If you must testify, remember the following:

  1. Testify just to the facts. The attorney may push you to offer a position as to what is the best placement for the child. It is not your role to take a position on where the best placement for the child is or what custody arrangement the court should impose.
  2. You know the child as the child’s administrator. Your testimony should be focused on the child’s classroom performance and achievements.
  3. Answer only the question asked. Listen carefully. Do not volunteer additional information. However, do not be ob­scure or difficult in your testimony.
  4. You will take an oath to testify truth­fully. If you do not know the answer to a question, it is okay to say so.
  5. Being involved in a student’s family court matter or waiting to be a witness at a hearing may result in your own wit­nessing of very personal details regard­ing the parent’s private relationship. It is important to treat this information professionally, discreetly and to stay unbiased.

Conclusion

Regardless of the outcome of the family matter, you should have a productive and positive relationship with both parents. Your school building is likely a refuge for the student during what may be a difficult period.                   

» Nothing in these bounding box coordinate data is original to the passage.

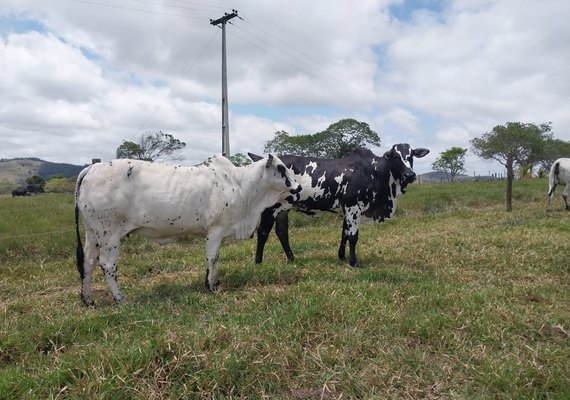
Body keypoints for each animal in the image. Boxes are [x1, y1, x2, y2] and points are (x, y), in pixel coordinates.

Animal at [74, 154, 302, 306]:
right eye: (281, 168)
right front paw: (210, 286)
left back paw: (88, 300)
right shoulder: (215, 230)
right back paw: (120, 298)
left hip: (92, 234)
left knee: (88, 262)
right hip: (109, 234)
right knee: (107, 264)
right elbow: (212, 258)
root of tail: (92, 168)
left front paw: (214, 282)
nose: (299, 187)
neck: (240, 185)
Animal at [252, 145, 426, 268]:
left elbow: (344, 234)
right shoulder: (353, 207)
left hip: (283, 208)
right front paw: (353, 262)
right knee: (263, 232)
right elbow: (353, 236)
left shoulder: (347, 211)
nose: (410, 175)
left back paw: (292, 258)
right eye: (396, 156)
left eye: (411, 155)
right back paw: (258, 262)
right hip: (271, 207)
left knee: (282, 232)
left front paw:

* This Update article was written by Attorney Melisa Thiel Collar.  The views expressed herein are exclusively those of Ms. Thiel Collar.  This article was designed to provide you with general authoritative information and with commentary as a service to AWSA members.  It should not be relied upon as legal advice.  You are encouraged to contact your district legal counsel should you require legal advice regarding this topic.


[1] See, Green Bay Area Public School District Board of Education Policy 491, “RIGHTS AND RESPONSIBILITIES OF DIVORCED/SEPARATED PARENTS/GUARDIANS AND PARENTS/GUARDIANS NOT SHARING THE SAME HOUSEHOLD” (January 18, 2016).